We have become a kleptocracy, a country governed by those who view the national treasury as a private bank account.
It is telling that in a nation of millions, only a tiny group of individuals - the so-called mbinga or Zvigananda - possess unimaginable wealth while the rest of the population languishes.
These few names are repeatedly mentioned whenever millions of dollars are splashed on luxury cars for influencers or donated to stage-managed causes.
This is not philanthropy.
It is the redistribution of stolen wealth used to buy temporary loyalty.
It is a cynical cycle where the people are robbed of their resources and then expected to worship the thieves when they return a tiny fraction of that loot in the form of a handout.
The vision of 2030 is being used as a carrot on a stick to justify the destruction of our constitutional safeguards.
Those in power want more time, but more time for what?
If nine years produced more poverty and more corruption, another two or four years will only entrench the suffering.
We must stop being a nation of beggars who think we need a leader to stay in power longer so we can receive more crumbs.
A proud nation of warriors has been reduced to a mass of people waiting for “empowerment funds” that never arrive for the common man.
Why do we not instead aspire for a functional nation?
We should demand a country where we can stand proud, where our hard work is rewarded with a living wage, and where we can afford the basics and even the comforts of life without having to sing for our supper.
The truth is uncomfortable but necessary.
By 2030, millions of Zimbabweans will still be begging at the tables of the ruling elite if we continue to allow the law to be bent to suit the whims of powerful men.

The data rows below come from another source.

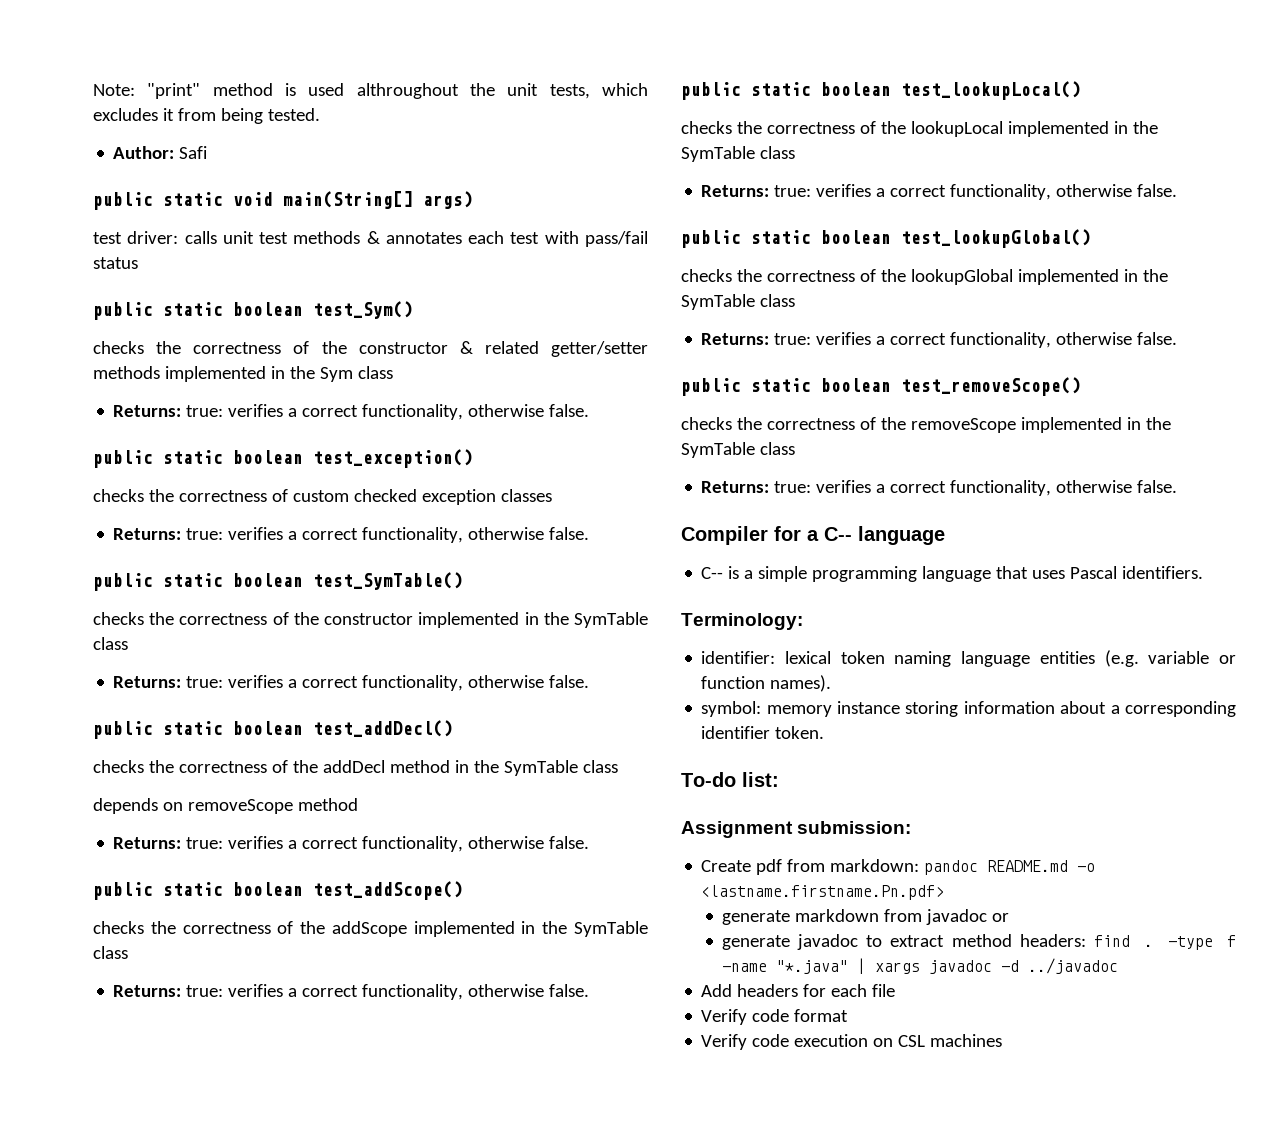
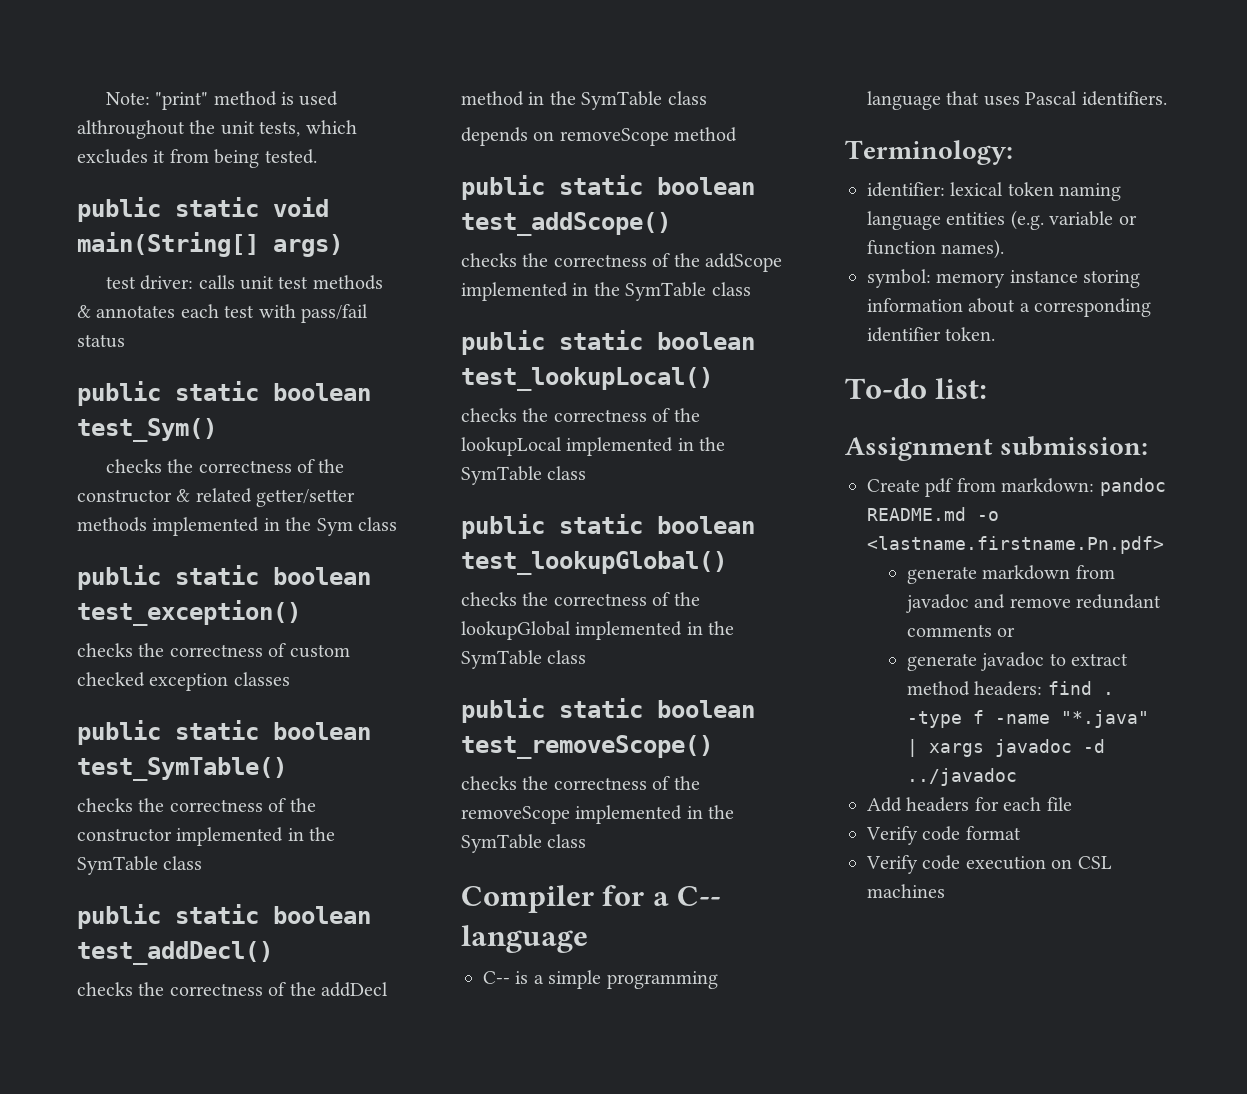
[113,146,208,159] // Author: Safi -> (317, 156) none
[113,404,590,420] // Returns: true: verifies a correct functionality, otherwise false. -> (397, 524) none
[113,527,590,543] // Returns: true: verifies a correct functionality, otherwise false. -> (290, 679) none
[113,675,590,691] // Returns: true: verifies a correct functionality, otherwise false. -> (203, 863) none
[113,836,590,852] // Returns: true: verifies a correct functionality, otherwise false. -> (738, 134) none
[113,984,590,1000] // Returns: true: verifies a correct functionality, otherwise false. -> (751, 289) none
[701,184,1178,200] // Returns: true: verifies a correct functionality, otherwise false. -> (587, 473) none
[701,332,1178,348] // Returns: true: verifies a correct functionality, otherwise false. -> (587, 657) none
[701,480,1178,496] // Returns: true: verifies a correct functionality, otherwise false. -> (587, 841) none
(988, 917) none -> [974,594,1161,609] [906,624,992,637] and remove redundant comments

I feel a profound pity for those who refuse to see this reality, blinded by either fear or a desperate, misplaced faith.
When the year 2030 arrives and the banners are taken down, the reality will remain.
The boreholes will break, the handouts will run dry, and the poverty will still be there, deeper and more entrenched than ever.
So I ask again, what will you do then?
Will you wait for 2040?
Or will you realize today that the path to true prosperity does not lie in extending the terms of those who failed us, but in upholding the law and demanding accountability?